▸ Problem description: All lines in the material with the string "pitch" should be listed.

▸ Extracted entries:
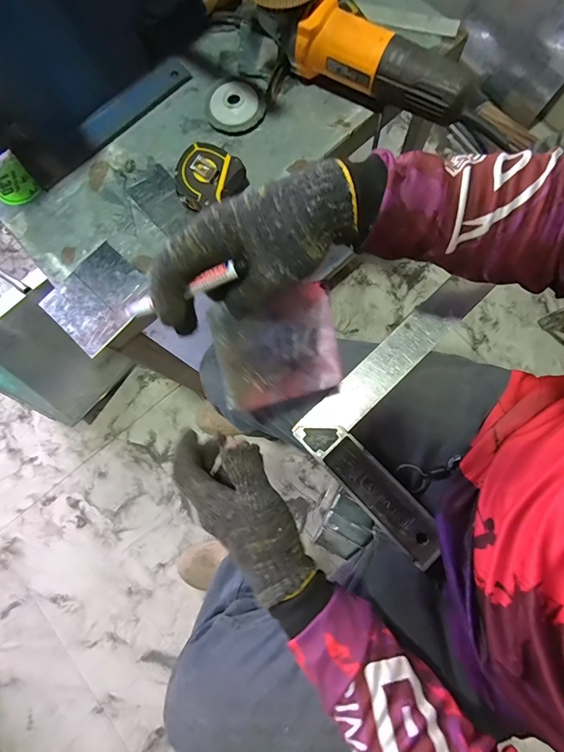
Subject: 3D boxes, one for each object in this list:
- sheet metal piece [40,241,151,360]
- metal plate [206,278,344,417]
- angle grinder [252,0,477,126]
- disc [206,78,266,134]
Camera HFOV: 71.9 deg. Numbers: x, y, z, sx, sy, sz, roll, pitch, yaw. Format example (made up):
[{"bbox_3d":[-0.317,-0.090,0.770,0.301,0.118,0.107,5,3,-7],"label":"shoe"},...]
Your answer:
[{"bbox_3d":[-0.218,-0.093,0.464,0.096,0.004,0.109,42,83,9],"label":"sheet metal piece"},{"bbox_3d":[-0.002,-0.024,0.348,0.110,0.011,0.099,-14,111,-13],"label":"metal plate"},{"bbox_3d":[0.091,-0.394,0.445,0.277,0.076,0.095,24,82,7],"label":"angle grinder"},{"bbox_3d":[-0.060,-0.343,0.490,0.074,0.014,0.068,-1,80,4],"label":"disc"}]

--

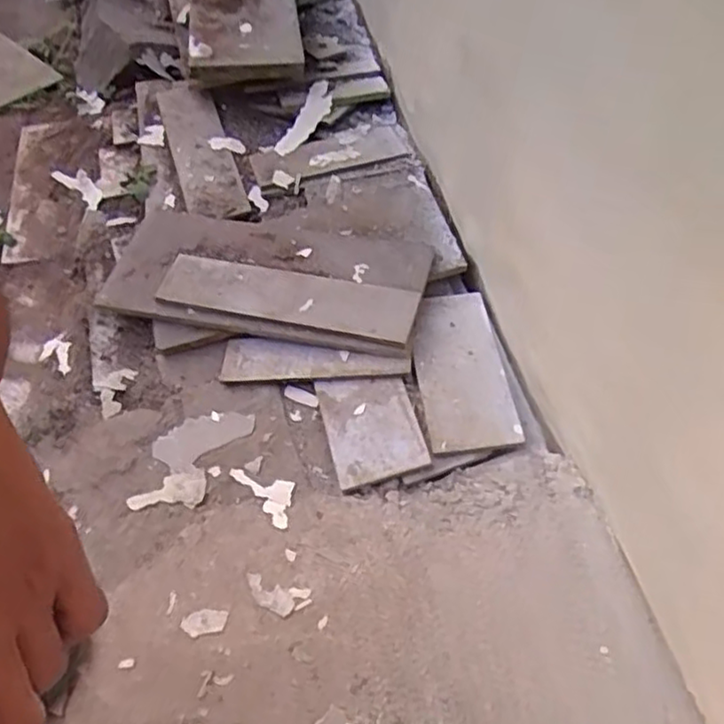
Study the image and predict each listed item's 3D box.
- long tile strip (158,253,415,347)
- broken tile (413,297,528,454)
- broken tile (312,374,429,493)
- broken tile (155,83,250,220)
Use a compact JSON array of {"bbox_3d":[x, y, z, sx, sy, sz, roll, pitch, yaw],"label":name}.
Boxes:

▸ Problem solution:
Camera HFOV: 71.9 deg. Numbers: x, y, z, sx, sy, sz, roll, pitch, yaw. Format example (made up):
Use a compact JSON array of {"bbox_3d":[x, y, z, sx, sy, sz, roll, pitch, yaw],"label":name}.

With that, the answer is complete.